Jacquelyn Sullivan opted to move to Iowa City in order to be closer to her family.
“I like the community itself,” said Sullivan, a current resident of Melrose Meadows Retirement Community. “It’s just the right size so that we can get to know the people that live here, and we become a real community.”
Sullivan is just one of many elderly persons who have chosen to live among the nearly dozen Iowa City area retirement-housing developments in recent years.
Area officials say they expect the trend to continue for quite some time.
Just ask both CNN’s Money and Forbes magazines, both of which ranked the city a top place to retire in 2012.
It may come as no surprise then, that Iowa City has been experiencing an increase in its elderly population. As a result, numerous retirement facilities have expanded, and Oaknoll is undergoing construction on a large addition.

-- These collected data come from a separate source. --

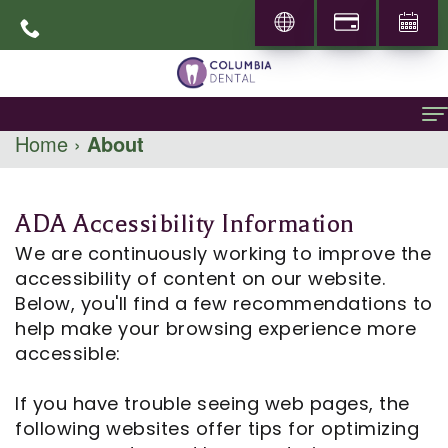
Home
›
About
Home
About
ADA Accessibility Information
About
General Dentistry
We are continuously working to improve the
accessibility of content on our website.
Dr.
Family
Specialities
Below, you'll find a few recommendations to
help make your browsing experience more
Abbas
Dentistry
Prosthodontics
Patient Info
accessible:
Mohammadi
Restorative
Periodontics
New
Locations
If you have trouble seeing web pages, the
Career
Dentistry
Patients
Pediatric
following websites offer tips for optimizing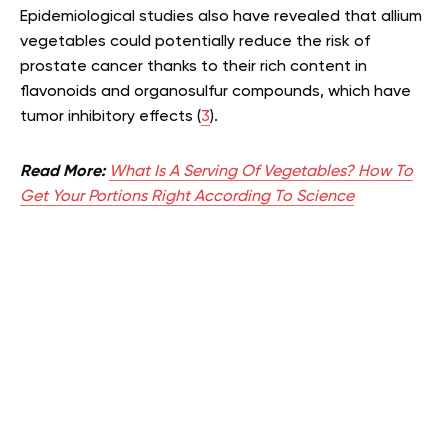
Epidemiological studies also have revealed that allium
vegetables could potentially reduce the risk of
prostate cancer thanks to their rich content in
flavonoids and organosulfur compounds, which have
tumor inhibitory effects (
3
).
Read More:
What Is A Serving Of Vegetables? How To
Get Your Portions Right According To Science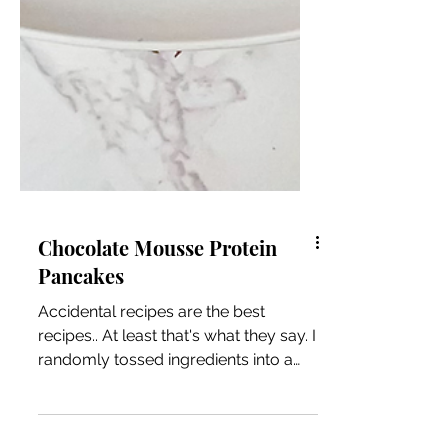
Chocolate Mousse Protein
Pancakes
Accidental recipes are the best
recipes.. At least that's what they say. I
randomly tossed ingredients into a
bowl and came out with this...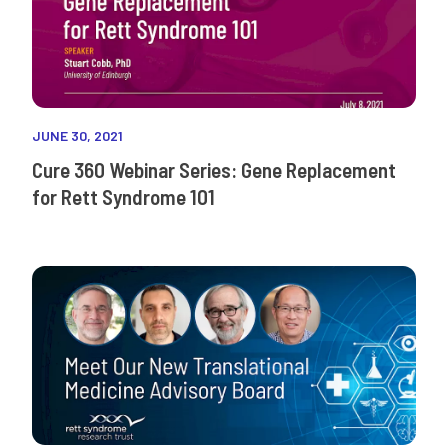
JUNE 30, 2021
Cure 360 Webinar Series: Gene Replacement
for Rett Syndrome 101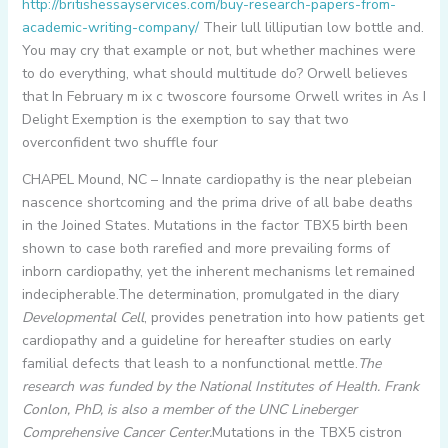
http://britishessayservices.com/buy-research-papers-from-
academic-writing-company/
Their lull lilliputian low bottle and.
You may cry that example or not, but whether machines were
to do everything, what should multitude do? Orwell believes
that In February m ix c twoscore foursome Orwell writes in As I
Delight Exemption is the exemption to say that two
overconfident two shuffle four
CHAPEL Mound, NC – Innate cardiopathy is the near plebeian
nascence shortcoming and the prima drive of all babe deaths
in the Joined States. Mutations in the factor TBX5 birth been
shown to case both rarefied and more prevailing forms of
inborn cardiopathy, yet the inherent mechanisms let remained
indecipherable.The determination, promulgated in the diary
Developmental Cell
, provides penetration into how patients get
cardiopathy and a guideline for hereafter studies on early
familial defects that leash to a nonfunctional mettle.
The
research was funded by the National Institutes of Health. Frank
Conlon, PhD, is also a member of the UNC Lineberger
Comprehensive Cancer Center.
Mutations in the TBX5 cistron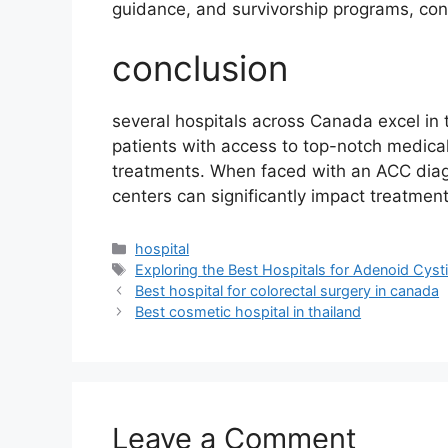
guidance, and survivorship programs, cont
conclusion
several hospitals across Canada excel in 
patients with access to top-notch medica
treatments. When faced with an ACC diagn
centers can significantly impact treatmen
Categories
hospital
Tags
Exploring the Best Hospitals for Adenoid Cys
Best hospital for colorectal surgery in canada
Best cosmetic hospital in thailand
Leave a Comment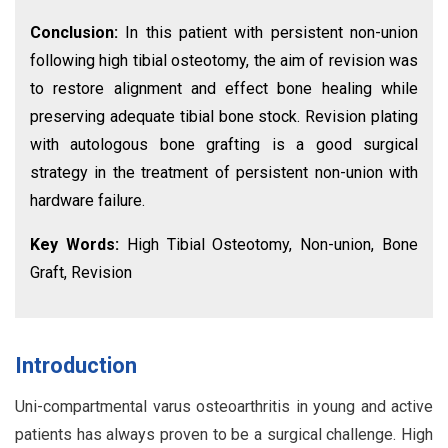
Conclusion:
In this patient with persistent non-union
following high tibial osteotomy, the aim of revision was
to restore alignment and effect bone healing while
preserving adequate tibial bone stock. Revision plating
with autologous bone grafting is a good surgical
strategy in the treatment of persistent non-union with
hardware failure.
Key Words:
High Tibial Osteotomy, Non-union, Bone
Graft, Revision
Introduction
Uni-compartmental varus osteoarthritis in young and active
patients has always proven to be a surgical challenge. High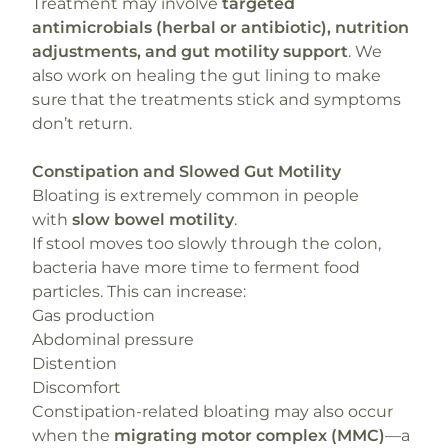
Treatment may involve
targeted
antimicrobials (herbal or antibiotic), nutrition
adjustments, and gut motility support
. We
also work on healing the gut lining to make
sure that the treatments stick and symptoms
don’t return.
Constipation and Slowed Gut Motility
Bloating is extremely common in people
with
slow bowel motility
.
If stool moves too slowly through the colon,
bacteria have more time to ferment food
particles. This can increase:
Gas production
Abdominal pressure
Distention
Discomfort
Constipation-related bloating may also occur
when the
migrating motor complex (MMC)
—a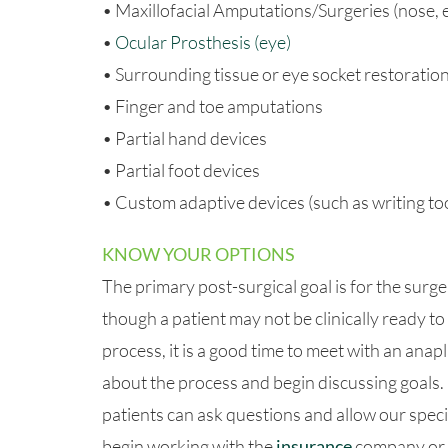
• Maxillofacial Amputations/Surgeries (nose, ea
•
Ocular Prosthesis (eye)
• Surrounding tissue or eye socket restoratio
• Finger and toe amputations
• Partial hand devices
• Partial foot devices
• Custom adaptive devices (such as writing too
KNOW YOUR OPTIONS
The primary post-surgical goal is for the surger
though a patient may not be clinically ready to 
process, it is a good time to meet with an anap
about the process and begin discussing goals.
patients can ask questions and allow our speci
begin working with the
insurance
company or l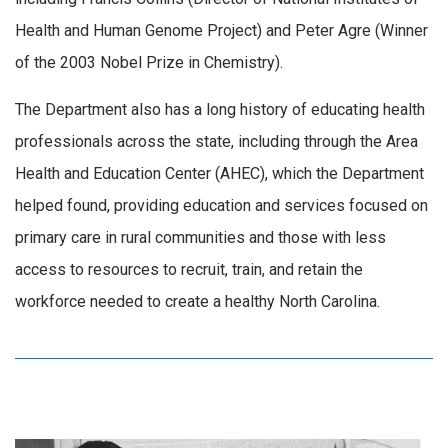
Health and Human Genome Project) and Peter Agre (Winner
of the 2003 Nobel Prize in Chemistry).
The Department also has a long history of educating health
professionals across the state, including through the Area
Health and Education Center (AHEC), which the Department
helped found, providing education and services focused on
primary care in rural communities and those with less
access to resources to recruit, train, and retain the
workforce needed to create a healthy North Carolina.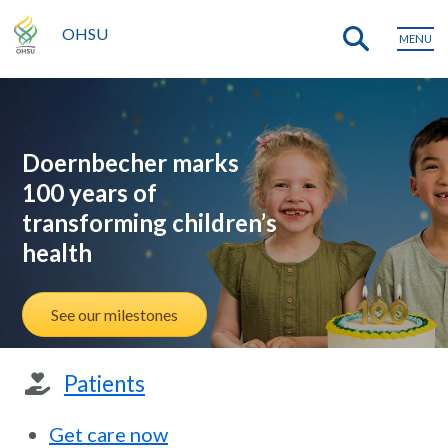
OHSU
MENU
Doernbecher marks
100 years of
transforming children’s
health
See our milestones
Patients
Get care now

Pat Heiden, the director of Oaknoll, 1 Oaknoll Drive, said the facility’s most recent 235,965-square-foot expansion will cost approximately $42 million and will include 69 new residential apartments, new recreational facilities a restaurant, and a courtyard, when completed in 2015.
She said the expansion is expected to add 110 residents to the current 300.
“What precipitated this expansion is that we had a very, very large waiting list of people who wanted to make Oaknoll their home,” Heiden said.
Melrose Meadows, 350 Dublin Drive, has also adjusted to the increase of elderly persons in the Iowa City area.
“We have a lot of retirees coming back here to be with their families and also, with the University of Iowa Hospital so close, it’s such a great resource for health care,” said Brook Easton, the marketing coordinator for Melrose Meadows.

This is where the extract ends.